Witam wszystkich moich gości,

jeszcze jestem na działeczce, ale mobilny coś łaskawy więc próbuję, a może coś mi się uda napisać.

Pogoda boska, to chyba nagroda od

za to brzydkie lato

. Cieszy to słonko, bardzo. Patrzę na kwitnące róże i ich pąki, jest przepięknie. Zastanawiam się kiedy ja zdążę zrobić zmiany na rabacie różanej i przygotować te 32 dołki na nowe różyczki

.
Aniu,

z tą buzią

i ja tak mam hihi...hi. Pastella obfocona do znudzenia, inne kwiatuszki też. Cesar i mnie czaruje, a Chippendaile wszystkie krzaczki dają pokaz.
Ewo, 
ja jak się napatrzę u innych na pięknotki to też mnie męczy aż do skutku

Fundusze, zawsze są ograniczone, to sprawa wyboru. Ewa tu zdjęcia mi nie przechodzą, więc jak wrócę do domu to specjalnie dla Ciebie wstawię Queen of Sweeden, no... żebyś nie przechodziła męk tylko ...raczej szybko podejmowała decyzję.
Oliwko,

Dziękuję, przy takiej pogodzie to nawet bałagan po remoncie nie straszny
Ja mam kilka krzaków Chippendaile uważam, że to jedna z najlepszych róż Tantau. Jedną wadę jaką ma to zbyt długa przerwa w kwitnieniu.
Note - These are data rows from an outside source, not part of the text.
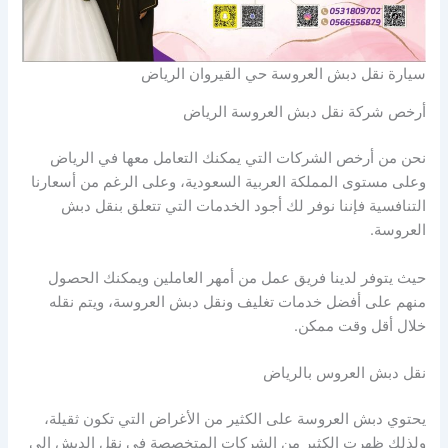
سيارة نقل دبش العروسة حي القيروان الرياض
أرخص شركة نقل دبش العروسة الرياض
نحن من أرخص الشركات التي يمكنك التعامل معها في الرياض
وعلى مستوى المملكة العربية السعودية، وعلى الرغم من أسعارنا
التنافسية فإننا نوفر لك أجود الخدمات التي تتعلق بنقل دبش
العروسة.
حيث يتوفر لدينا فريق عمل من أمهر العاملين ويمكنك الحصول
منهم على أفضل خدمات تغليف ونقل دبش العروسة، ويتم نقله
خلال أقل وقت ممكن.
نقل دبش العروس بالرياض
يحتوي دبش العروسة على الكثير من الأغراض التي تكون ثقيلة،
ولذلك ظهرت الكثير من الشركات المتخصصة في نقل الدبش إلى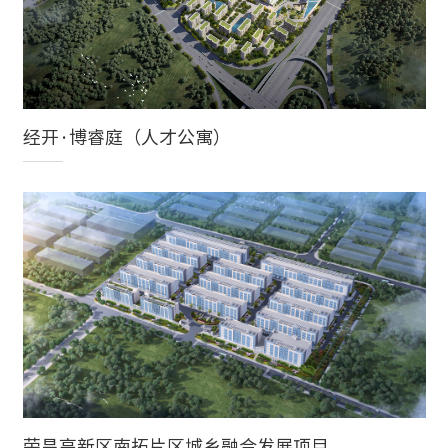
经开·博睿庭（人才公寓）
荣昌高新区南拓片区城乡融合发展项目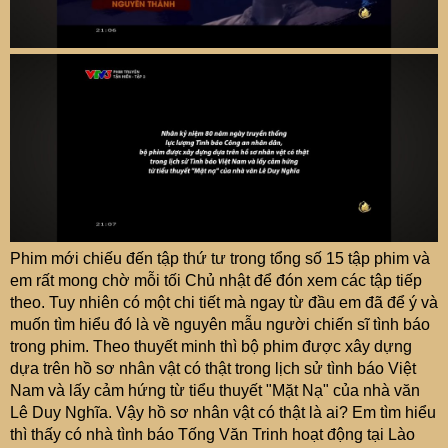
Phim mới chiếu đến tập thứ tư trong tổng số 15 tập phim và
em rất mong chờ mỗi tối Chủ nhật để đón xem các tập tiếp
theo. Tuy nhiên có một chi tiết mà ngay từ đầu em đã để ý và
muốn tìm hiểu đó là về nguyên mẫu người chiến sĩ tình báo
trong phim. Theo thuyết minh thì bộ phim được xây dựng
dựa trên hồ sơ nhân vật có thật trong lịch sử tình báo Việt
Nam và lấy cảm hứng từ tiểu thuyết "Mặt Nạ" của nhà văn
Lê Duy Nghĩa. Vậy hồ sơ nhân vật có thật là ai? Em tìm hiểu
thì thấy có nhà tình báo Tống Văn Trinh hoạt động tại Lào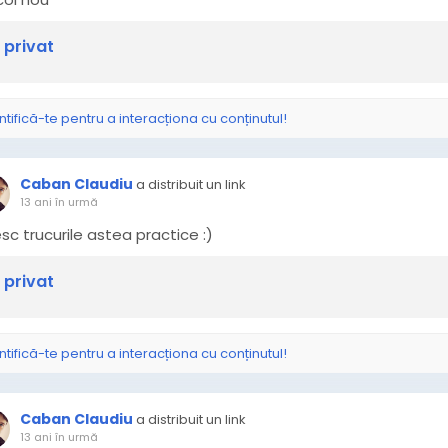
 privat
ntifică-te pentru a interacționa cu conținutul!
Caban Claudiu
a distribuit un link
13 ani în urmă
sc trucurile astea practice :)
 privat
ntifică-te pentru a interacționa cu conținutul!
Caban Claudiu
a distribuit un link
13 ani în urmă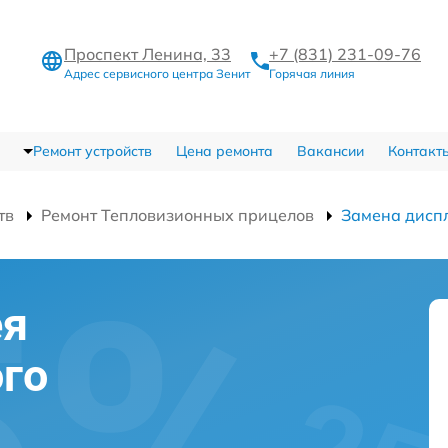
Проспект Ленина, 33
+7 (831) 231-09-76
Адрес сервисного центра Зенит
Горячая линия
Ремонт устройств
Цена ремонта
Вакансии
Контакт
тв
Ремонт Тепловизионных прицелов
Замена дисп
ея
го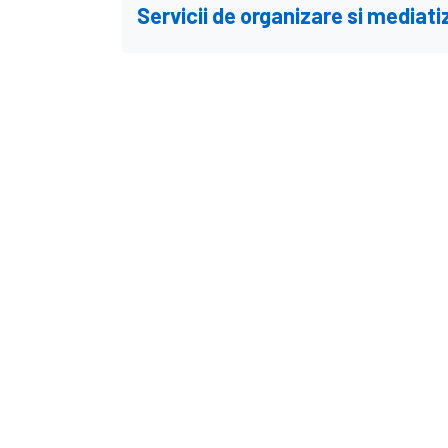
Servicii de organizare si media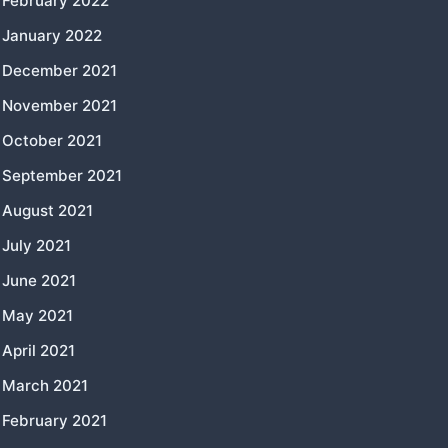
February 2022
January 2022
December 2021
November 2021
October 2021
September 2021
August 2021
July 2021
June 2021
May 2021
April 2021
March 2021
February 2021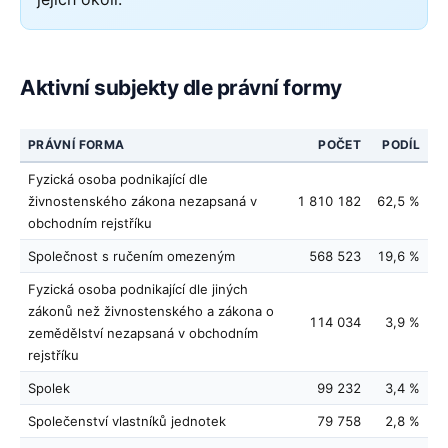
Aktivní subjekty dle právní formy
PRÁVNÍ FORMA
POČET
PODÍL
Fyzická osoba podnikající dle
živnostenského zákona nezapsaná v
1 810 182
62,5 %
obchodním rejstříku
Společnost s ručením omezeným
568 523
19,6 %
Fyzická osoba podnikající dle jiných
zákonů než živnostenského a zákona o
114 034
3,9 %
zemědělství nezapsaná v obchodním
rejstříku
Spolek
99 232
3,4 %
Společenství vlastníků jednotek
79 758
2,8 %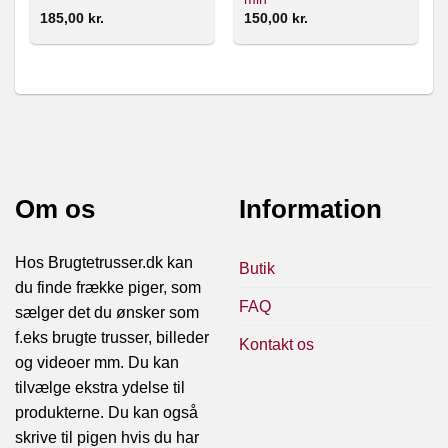
185,00
kr.
150,00
kr.
Om os
Information
Hos Brugtetrusser.dk kan
Butik
du finde frække piger, som
FAQ
sælger det du ønsker som
f.eks brugte trusser, billeder
Kontakt os
og videoer mm. Du kan
tilvælge ekstra ydelse til
produkterne. Du kan også
skrive til pigen hvis du har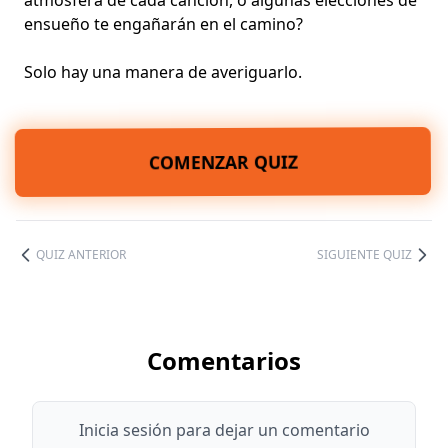
atmósfera de cada canción, o algunas elecciones de
ensueño te engañarán en el camino?
Solo hay una manera de averiguarlo.
COMENZAR QUIZ
QUIZ ANTERIOR
SIGUIENTE QUIZ
Comentarios
Inicia sesión para dejar un comentario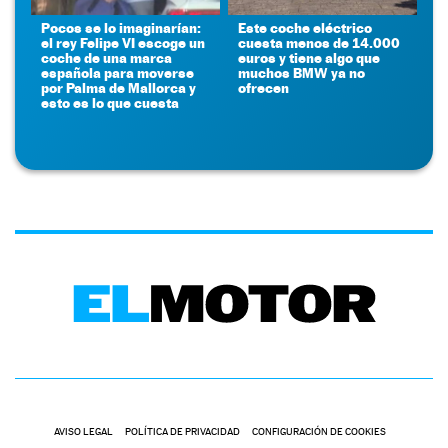
Pocos se lo imaginarían:
Este coche eléctrico
el rey Felipe VI escoge un
cuesta menos de 14.000
coche de una marca
euros y tiene algo que
española para moverse
muchos BMW ya no
por Palma de Mallorca y
ofrecen
esto es lo que cuesta
AVISO LEGAL
POLÍTICA DE PRIVACIDAD
CONFIGURACIÓN DE COOKIES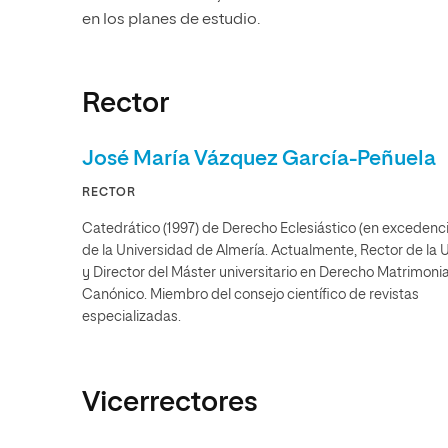
Diseño
Ingeniería y Tecnología
en los planes de estudio.
Ciencias P
Escuela de Humanidades
Ofici
Ciencias de la Salud
Diseño
Internacio
Inter
Normas de Organización y
Ciencias Sociales
Ciencias de la Salud
Funcionamiento
Rector
Humanidades
Ciencias Sociales
Artes
Humanidades
José María Vázquez García-Peñuela
Música
Artes
RECTOR
Música
Catedrático (1997) de Derecho Eclesiástico (en excedenci
de la Universidad de Almería. Actualmente, Rector de la 
y Director del Máster universitario en Derecho Matrimonia
Canónico. Miembro del consejo científico de revistas
especializadas.
Vicerrectores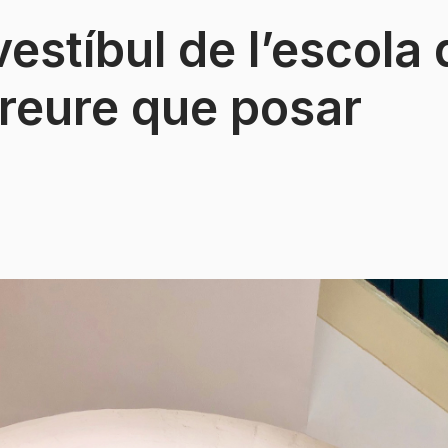
vestíbul de l’escola
reure que posar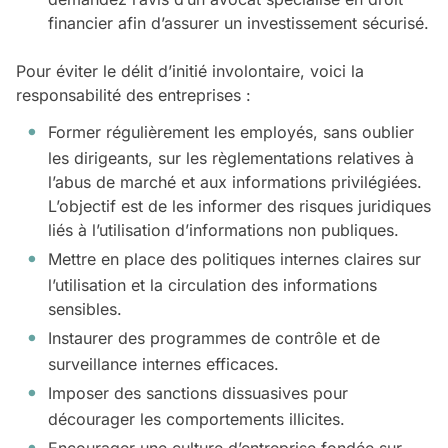
financier afin d’assurer un investissement sécurisé.
Pour éviter le délit d’initié involontaire, voici la
responsabilité des entreprises :
Former régulièrement les employés, sans oublier
les dirigeants, sur les règlementations relatives à
l’abus de marché et aux informations privilégiées.
L’objectif est de les informer des risques juridiques
liés à l’utilisation d’informations non publiques.
Mettre en place des politiques internes claires sur
l’utilisation et la circulation des informations
sensibles.
Instaurer des programmes de contrôle et de
surveillance internes efficaces.
Imposer des sanctions dissuasives pour
décourager les comportements illicites.
Encourager une culture d’entreprise fondée sur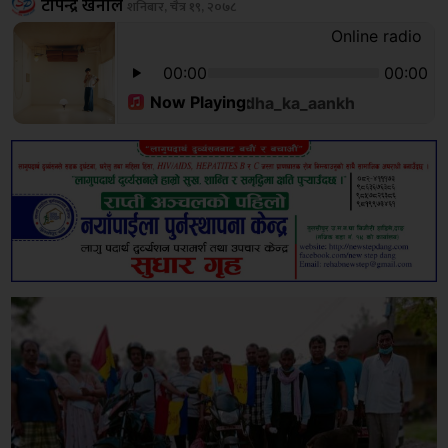
टोपेन्द्र खनाल
शनिबार, चैत्र १९, २०७८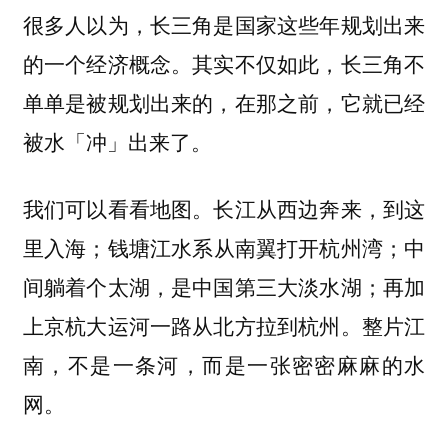
很多人以为，长三角是国家这些年规划出来
的一个经济概念。其实不仅如此，长三角不
单单是被规划出来的，在那之前，它就已经
被水「冲」出来了。
我们可以看看地图。长江从西边奔来，到这
里入海；钱塘江水系从南翼打开杭州湾；中
间躺着个太湖，是中国第三大淡水湖；再加
上京杭大运河一路从北方拉到杭州。整片江
南，不是一条河，而是一张密密麻麻的水
网。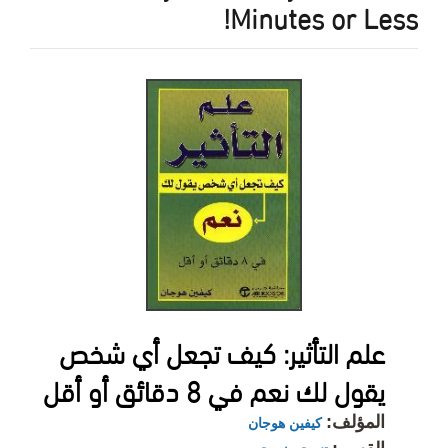
Minutes or Less!
علم التأثير: كيف تجعل أي شخص
يقول لك نعم في 8 دقائق أو أقل
المؤلف:
كيفين هوجان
Kwiaty jesienne ma ogromne, dużo większe od Abrahama Derby.
Dopiero na jesieni zauważyłam, że ona pięknie pachnie. Zapach najbardziej intensywny jest w pierwszej fazie otwierania kwiatu.
Ula, 
cieszę się, że czytasz co inni piszą, bo byś nieźle przepłaciła za te balkoniki

.
Jednak trzeba zwracać uwagę co gdzie ile kosztuje. Te balkoniki za cenę * 6 to gruba przesada u Kalisiaka. Ja rzadko tam bywam. Miałaś mi podać gdzie jest komis w Ł.